Batteries, the Italian challenge for storage: Ges launches the hydrogen and manganese system
Long-life storage will be essential for the energy transition to renewables, which are inherently intermittent and need batteries to cushion surges and stabilise the grid. Green Energy Storage proposes precisely this, with its hydrogen battery protected by 7 patents, which it presented today at its Rovereto headquarters, inside Progetto Manifattura, Trentino Sviluppo's green hub, in the presence of institutions, industrial and scientific partners.
"We will be the European champions of this technology," announced president and founder Salvatore Pinto, illustrating Ges's hydrogen battery, based on a liquid manganese electrolyte, with which it has received Ipcei (Important Projects of Common European Interest) funding of 61.5 million euros in 2022 and with which it has created an initial 1 kilowatt prototype, widely scalable to industrial production, which is planned for the end of this year. Pinto also announced the opening of Ges' first office abroad, in Bilbao, where there is already a small cluster of collaborators who are preparing the industrial phase of the project, targeting the Spanish market, after last year's experience of a blackout due precisely to the shortage of long-term storage in high-voltage grids, which are overloaded with renewable energy.
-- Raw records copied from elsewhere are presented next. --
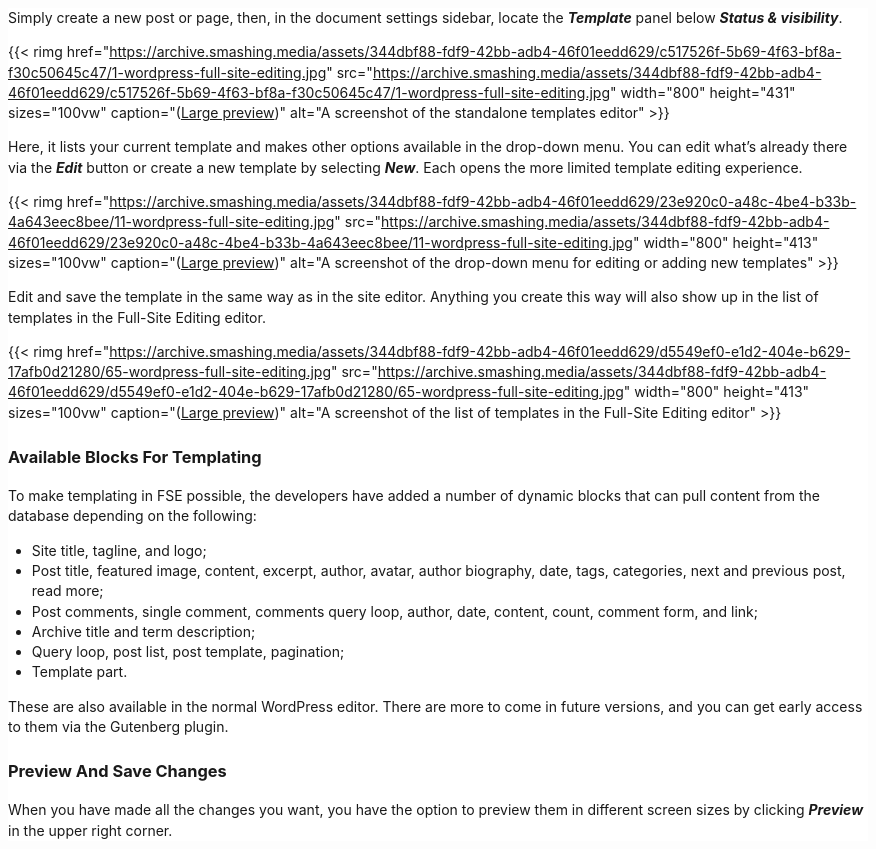 Simply create a new post or page, then, in the document settings sidebar, locate the ***Template*** panel below ***Status & visibility***.

{{< rimg href="https://archive.smashing.media/assets/344dbf88-fdf9-42bb-adb4-46f01eedd629/c517526f-5b69-4f63-bf8a-f30c50645c47/1-wordpress-full-site-editing.jpg" src="https://archive.smashing.media/assets/344dbf88-fdf9-42bb-adb4-46f01eedd629/c517526f-5b69-4f63-bf8a-f30c50645c47/1-wordpress-full-site-editing.jpg" width="800" height="431" sizes="100vw" caption="(<a href='https://archive.smashing.media/assets/344dbf88-fdf9-42bb-adb4-46f01eedd629/c517526f-5b69-4f63-bf8a-f30c50645c47/1-wordpress-full-site-editing.jpg'>Large preview</a>)" alt="A screenshot of the standalone templates editor" >}}

Here, it lists your current template and makes other options available in the drop-down menu. You can edit what’s already there via the ***Edit*** button or create a new template by selecting ***New***. Each opens the more limited template editing experience.

{{< rimg href="https://archive.smashing.media/assets/344dbf88-fdf9-42bb-adb4-46f01eedd629/23e920c0-a48c-4be4-b33b-4a643eec8bee/11-wordpress-full-site-editing.jpg" src="https://archive.smashing.media/assets/344dbf88-fdf9-42bb-adb4-46f01eedd629/23e920c0-a48c-4be4-b33b-4a643eec8bee/11-wordpress-full-site-editing.jpg" width="800" height="413" sizes="100vw" caption="(<a href='https://archive.smashing.media/assets/344dbf88-fdf9-42bb-adb4-46f01eedd629/23e920c0-a48c-4be4-b33b-4a643eec8bee/11-wordpress-full-site-editing.jpg'>Large preview</a>)" alt="A screenshot of the drop-down menu for editing or adding new templates" >}}

Edit and save the template in the same way as in the site editor. Anything you create this way will also show up in the list of templates in the Full-Site Editing editor.

{{< rimg href="https://archive.smashing.media/assets/344dbf88-fdf9-42bb-adb4-46f01eedd629/d5549ef0-e1d2-404e-b629-17afb0d21280/65-wordpress-full-site-editing.jpg" src="https://archive.smashing.media/assets/344dbf88-fdf9-42bb-adb4-46f01eedd629/d5549ef0-e1d2-404e-b629-17afb0d21280/65-wordpress-full-site-editing.jpg" width="800" height="413" sizes="100vw" caption="(<a href='https://archive.smashing.media/assets/344dbf88-fdf9-42bb-adb4-46f01eedd629/d5549ef0-e1d2-404e-b629-17afb0d21280/65-wordpress-full-site-editing.jpg'>Large preview</a>)" alt="A screenshot of the list of templates in the Full-Site Editing editor" >}}

### Available Blocks For Templating

To make templating in FSE possible, the developers have added a number of dynamic blocks that can pull content from the database depending on the following:

- Site title, tagline, and logo;
- Post title, featured image, content, excerpt, author, avatar, author biography, date, tags, categories, next and previous post, read more;
- Post comments, single comment, comments query loop, author, date, content, count, comment form, and link;
- Archive title and term description;
- Query loop, post list, post template, pagination;
- Template part.

These are also available in the normal WordPress editor. There are more to come in future versions, and you can get early access to them via the Gutenberg plugin.

### Preview And Save Changes

When you have made all the changes you want, you have the option to preview them in different screen sizes by clicking ***Preview*** in the upper right corner.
'It's been 10 years of steady growth, working with dozens of top researchers who have returned to Italy and international partners who have supported us, but now we have fine-tuned the technology and can demonstrate it with a robust 2.5 million test bench infrastructure, enviable in Europe, to test our batteries and take them rapidly to industrial level,' explains CEO Matteo Mazzotta, who also highlights the extensive collaborations at European level, with Fraunhofer for membranes, De Nora for electrodes and Rina for hydrogen.
Ges' technology also has advantages due to the strategic dimension of a manganese-based, all-European supply chain, whereas the lithium batteries that dominate the market today are completely dependent on Chinese production. "An increasingly conflictual global scenario increases the opportunities for new technologies such as ours, based on a raw material, manganese, which is the twelfth most widespread element on the earth's crust and has a production chain in Italy and Europe, putting us at an advantage in a post-globalisation world,' Mazzotta notes.
"Looking ahead, our redox flow battery is easily scalable to very high power and seasonal storage durations, which are essential for Long-Duration Energy Storage (Ldes), which must be able to store energy not only for many hours, but for days weeks or even months, and release it when needed, overcoming the structural limitations of lithium-ion batteries, which are mainly designed for short-term applications,' explains Ilaria Pucher, head of research at Ges, who returned to Italy in 2017 after a university career in the US.